Inquiring Deeply Newsletter

July 2018

As is often said, the mind makes thoughts like water makes waves. So to think or not to think is not the question! The more appropriate question is how we relate to the process of thinking.

In my view, thinking in meditation is not merely the unwanted source of ruminative distraction it is often painted to be. To the contrary, there is transformative opportunity in paying attention to the content of the conversations that take place within our minds during meditation. The word “conversation” is useful in this context because it highlights the fact that thinking itself is a relational process. By paying close attention to inner dialogue, we can discover a great deal about our different “voices” or part-selves and can gain insight into the way we relate to ourselves.
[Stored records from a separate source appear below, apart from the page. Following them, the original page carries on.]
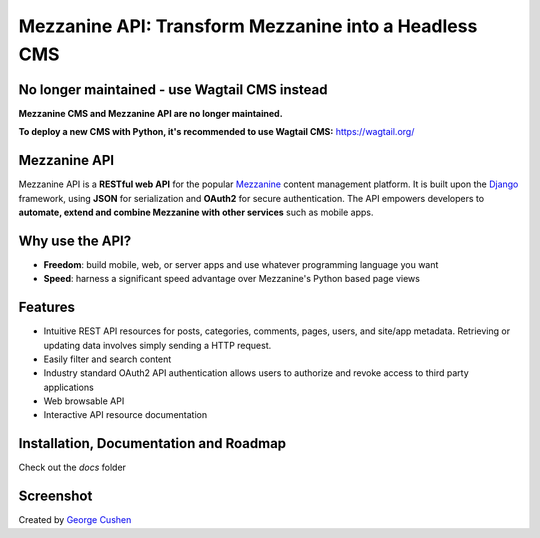 =============
Mezzanine API: Transform Mezzanine into a Headless CMS
=============

.. image:: https://img.shields.io/pypi/v/mezzanine-api.svg
   :target: `PyPi`_
.. image:: https://travis-ci.org/gcushen/mezzanine-api.svg?branch=master
   :target: https://travis-ci.org/gcushen/mezzanine-api
.. image:: https://img.shields.io/github/license/gcushen/mezzanine-api.svg
   :target: https://github.com/gcushen/mezzanine-api/blob/master/LICENSE

No longer maintained - use Wagtail CMS instead
================

**Mezzanine CMS and Mezzanine API are no longer maintained.**

**To deploy a new CMS with Python, it's recommended to use Wagtail CMS:** https://wagtail.org/

Mezzanine API
================

Mezzanine API is a **RESTful web API** for the popular `Mezzanine`_ content management platform.
It is built upon the `Django`_ framework, using **JSON** for serialization and **OAuth2** for secure authentication.
The API empowers developers to **automate, extend and combine Mezzanine with other services** such as mobile apps.

Why use the API?
================
* **Freedom**: build mobile, web, or server apps and use whatever programming language you want
* **Speed**: harness a significant speed advantage over Mezzanine's Python based page views

Features
========
* Intuitive REST API resources for posts, categories, comments, pages, users, and site/app metadata. Retrieving or updating data involves simply sending a HTTP request.
* Easily filter and search content
* Industry standard OAuth2 API authentication allows users to authorize and revoke access to third party applications
* Web browsable API
* Interactive API resource documentation

Installation, Documentation and Roadmap
=======================================
Check out the `docs` folder

Screenshot
==========
.. image:: http://gcushen.github.io/mezzanine-api/img/api_resources_scaled.png

Created by `George Cushen <https://twitter.com/GeorgeCushen>`_

.. _`Mezzanine`: http://mezzanine.jupo.org/
.. _`Django`: http://djangoproject.com/
.. _`Django Rest Framework`: http://www.django-rest-framework.org/
.. _`pip`: http://www.pip-installer.org/
.. _`PyPi`: https://pypi.python.org/pypi/mezzanine-api
.. _`GitHub`: https://github.com/gcushen/mezzanine-api
.. _`GitHub issue tracker`: https://github.com/gcushen/mezzanine-api/issues
.. _`mezzanine-users`: http://groups.google.com/group/mezzanine-users/topics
Inner conversation is revealing. We may notice replays of actual conversations we have had with others, showing us what remains unfinished or where we have gotten emotionally snagged. Our minds may host soliloquies or arguments, even fantasize entire interactions with others. Inner conversation, like our communication with others, has many layers, interwoven with emotions and the bodily sense of our symbolized experience.

The themes represented in our mental narratives say a lot about how we “show up” in our interpersonal lives. We have an opportunity to get in touch with the stories we tell ourselves (consciously or unconsciously) about self and other. Our inner dialogues reveal our interpersonal assumptions, the interpretations and projections we tend to superimpose on others when we talk with them.

One important and often neglected dimension of the thinking mind in meditation is awareness of the mind’s relationship to itself. We can begin by noticing the judgments and thoughts that we have about thinking. There is often a bias to view thinking as a kind of stepchild in the inner family. We may implicitly feel shame about the amount of mental band-width devoted to “story-teller mind”.

Apart from the content of our mental narratives, there are also subtle aspects of our inner conversation that can be revealing. Do we feel ourselves to be Speaker? Listener? Neither? Both? Do we create sufficient space around what we say to ourselves to feel into the meaning of our inner conversation? Do we feel pushed around by our minds, driven crazy by our thinking? Do we rely on a kind of “thought police” to stifle our inner voices rather than to kindly investigate them? To the extent that we view our job in meditation as managing and controlling the thinking mind, we may unwittingly enact a power struggle which is a form of self-violence.

It is ultimately the climate of our relationship with ourselves that allows transformative change to come into being. Any thought which we must not think often represents a part of ourselves which has felt rejected, disappointed, frightened, ashamed, or otherwise hurt. Alternatively, when we make space in the mind for the process of thinking— when we can be present with thoughts and bring self-acceptance, compassion, and wisdom to investigating them— that creates the possibility for deep healing.